0. Recommendation

This is totally a personal opinion, but I recommend you to use R Markdown when you write up your solutions that contain some R codes. R Markdown is an authoring framework which allows you to easily make reproducible documents in various formats (e.g., PDF (LaTeX), HTML, Word, PowerPoint). And a whole bunch of free official resources are available online:

There are also many extensions that are usuful, too (e.g., bookdown, rticle, blogdown). BUT, you don’t have to feel forced to use R Markdown for the submission. It’s true that the initial learning or switching cost is not small. Rather, I really want you guys to focus on the materials and don’t want you to be distracted by the oft-frustrating learning process. Any format is fine (as far as I can tell what’s written). But, if you are going to do serious research using R in the future, R Markdown is definitely one of, if not the best tools to use.

1. Data for this session

We will use a smaller dataset resampled from the original dataset for the Problem Set 2. Do NOT use this smaller dataset for your actual solutions.


Import data. This sample data is a bit differenct from the original one. You might need a small cleaning process for the original one.

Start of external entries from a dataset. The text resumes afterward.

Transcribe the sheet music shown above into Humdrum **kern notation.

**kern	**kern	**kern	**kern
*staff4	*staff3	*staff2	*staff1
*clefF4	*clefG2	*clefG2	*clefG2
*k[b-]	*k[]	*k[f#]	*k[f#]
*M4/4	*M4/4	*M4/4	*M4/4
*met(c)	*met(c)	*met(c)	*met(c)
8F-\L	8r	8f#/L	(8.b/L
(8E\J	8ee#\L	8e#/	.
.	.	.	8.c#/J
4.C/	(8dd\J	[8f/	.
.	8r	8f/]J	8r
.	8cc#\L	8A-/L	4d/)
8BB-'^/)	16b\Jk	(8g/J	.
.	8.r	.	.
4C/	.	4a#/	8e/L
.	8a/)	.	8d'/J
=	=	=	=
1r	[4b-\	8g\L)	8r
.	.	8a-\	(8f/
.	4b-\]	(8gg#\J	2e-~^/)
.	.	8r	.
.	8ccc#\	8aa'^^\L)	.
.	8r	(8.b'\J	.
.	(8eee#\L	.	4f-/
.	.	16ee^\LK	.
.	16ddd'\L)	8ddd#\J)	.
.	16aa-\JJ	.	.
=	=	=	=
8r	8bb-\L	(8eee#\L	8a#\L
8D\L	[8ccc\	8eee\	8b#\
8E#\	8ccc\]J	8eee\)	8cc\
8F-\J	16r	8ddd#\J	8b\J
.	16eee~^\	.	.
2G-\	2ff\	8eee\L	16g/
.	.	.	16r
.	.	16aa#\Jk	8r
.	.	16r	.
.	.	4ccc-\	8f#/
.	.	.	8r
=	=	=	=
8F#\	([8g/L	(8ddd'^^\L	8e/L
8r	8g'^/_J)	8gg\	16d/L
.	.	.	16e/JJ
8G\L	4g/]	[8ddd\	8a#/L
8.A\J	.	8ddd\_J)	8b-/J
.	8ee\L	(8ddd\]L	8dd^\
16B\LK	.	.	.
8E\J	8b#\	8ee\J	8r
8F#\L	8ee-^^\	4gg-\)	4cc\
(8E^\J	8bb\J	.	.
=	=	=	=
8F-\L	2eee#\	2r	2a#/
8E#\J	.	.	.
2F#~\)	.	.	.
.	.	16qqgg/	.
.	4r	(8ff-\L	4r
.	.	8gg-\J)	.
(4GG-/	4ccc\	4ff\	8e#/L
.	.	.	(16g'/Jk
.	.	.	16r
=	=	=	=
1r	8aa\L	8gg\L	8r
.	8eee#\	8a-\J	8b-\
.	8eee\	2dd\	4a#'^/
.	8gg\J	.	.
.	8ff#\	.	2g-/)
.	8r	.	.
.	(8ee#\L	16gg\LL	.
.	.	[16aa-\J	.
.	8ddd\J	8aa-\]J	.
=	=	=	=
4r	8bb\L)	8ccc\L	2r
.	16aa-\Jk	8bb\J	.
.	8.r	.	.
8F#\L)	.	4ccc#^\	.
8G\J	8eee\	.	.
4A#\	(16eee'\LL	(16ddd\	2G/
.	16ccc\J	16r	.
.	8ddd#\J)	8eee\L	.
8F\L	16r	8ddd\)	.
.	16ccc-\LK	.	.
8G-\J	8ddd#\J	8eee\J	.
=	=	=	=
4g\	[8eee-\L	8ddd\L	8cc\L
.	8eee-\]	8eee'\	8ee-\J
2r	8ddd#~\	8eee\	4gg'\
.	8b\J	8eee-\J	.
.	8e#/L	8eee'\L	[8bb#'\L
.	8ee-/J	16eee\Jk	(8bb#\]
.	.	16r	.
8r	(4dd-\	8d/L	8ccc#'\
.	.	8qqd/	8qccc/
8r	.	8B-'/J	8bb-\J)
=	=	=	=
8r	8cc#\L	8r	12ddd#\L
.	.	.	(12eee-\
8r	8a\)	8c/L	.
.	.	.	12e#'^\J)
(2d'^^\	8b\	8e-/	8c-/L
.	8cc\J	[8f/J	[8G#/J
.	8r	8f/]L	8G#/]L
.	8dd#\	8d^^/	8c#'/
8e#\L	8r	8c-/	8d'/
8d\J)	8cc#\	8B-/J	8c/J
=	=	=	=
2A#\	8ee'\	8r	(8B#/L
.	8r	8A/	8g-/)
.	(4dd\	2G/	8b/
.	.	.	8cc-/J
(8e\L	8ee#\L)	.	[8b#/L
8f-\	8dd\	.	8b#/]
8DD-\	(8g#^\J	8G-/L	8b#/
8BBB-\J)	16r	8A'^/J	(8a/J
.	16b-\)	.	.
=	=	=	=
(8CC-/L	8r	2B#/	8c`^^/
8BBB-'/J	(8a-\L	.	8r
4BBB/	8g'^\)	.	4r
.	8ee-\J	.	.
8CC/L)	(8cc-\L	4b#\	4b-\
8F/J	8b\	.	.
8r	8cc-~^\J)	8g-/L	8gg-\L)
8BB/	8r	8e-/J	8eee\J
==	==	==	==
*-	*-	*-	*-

mydata <- read.csv("sample.csv")

2. (a) Balance check

Basically, there are two ways:

  1. Calculate the means and SDs of pre-treatment covariates by control and treatment groups.
  2. Regress the treatment status on pre-treatment covariates.

Here, let me show you how to do the latter. It’s simple. Just use the lm function.

fit1 <- lm(civic ~ female + yob, mydata)
fit2 <- lm(hawthorne ~ female + yob, mydata)
fit3 <- lm(self ~ female + yob, mydata)
fit4 <- lm(neighbor ~ female + yob, mydata)

stargazer::stargazer(fit1, fit2, fit3, fit4,
                     type = "html", # change to "latex" or "text"
                     title = "Table 1: Balance Check",
                     keep.stat = "N")
Table 1: Balance Check
Dependent variable:
civic hawthorne self neighbor
(1) (2) (3) (4)
female -0.015 0.014 -0.004 -0.011
(0.011) (0.011) (0.011) (0.011)
yob -0.0003 -0.001* -0.00001 -0.0003
(0.0004) (0.0004) (0.0004) (0.0004)
Constant 0.740 1.424* 0.123 0.657
(0.776) (0.773) (0.769) (0.755)
Observations 3,000 3,000 3,000 3,000
Note: p<0.1; p<0.05; p<0.01

Be careful when you interpret the results. Usually, we “stargaze” (ah-oh!), but we don’t when we want to check the balance.2

3. (b) Observed difference in means

Just calculate. R is really good at calculation. Way better than me. Just in case, you might find the following functions. Of course, you prefer a more “modern” way to calculate (e.g., using tidyverse), it’s totally fine. But, please don’t do crazy things such as unnecessarily wrapping C/C++ or Python to show off your computing ability ;-).

mean(mydata$voted)  # average
subset(mydata, civic == 1) # subset data such that `subset(original data, conditions)
subset(mydata, civic == 1 | hawthorne == 1) # OR (logical disjunction)
subset(mydata, civic == 1 & hawthorne == 1) # AND (logical conjunction)

4. (c) Standard errors

Recall that \[ \widehat{\text{var}(\tilde{\tau} \mid \mathcal{O})} = \frac{S_{1}^2}{n_1} + \frac{S_{0}^2}{n_0}. \] Calculate it following the definition. Don’t forget to take…?

5. (d) Regression 1

WE ALWAY REGRESS TO REGRESSION! Regression is great. It saves our life. It saves the whole world.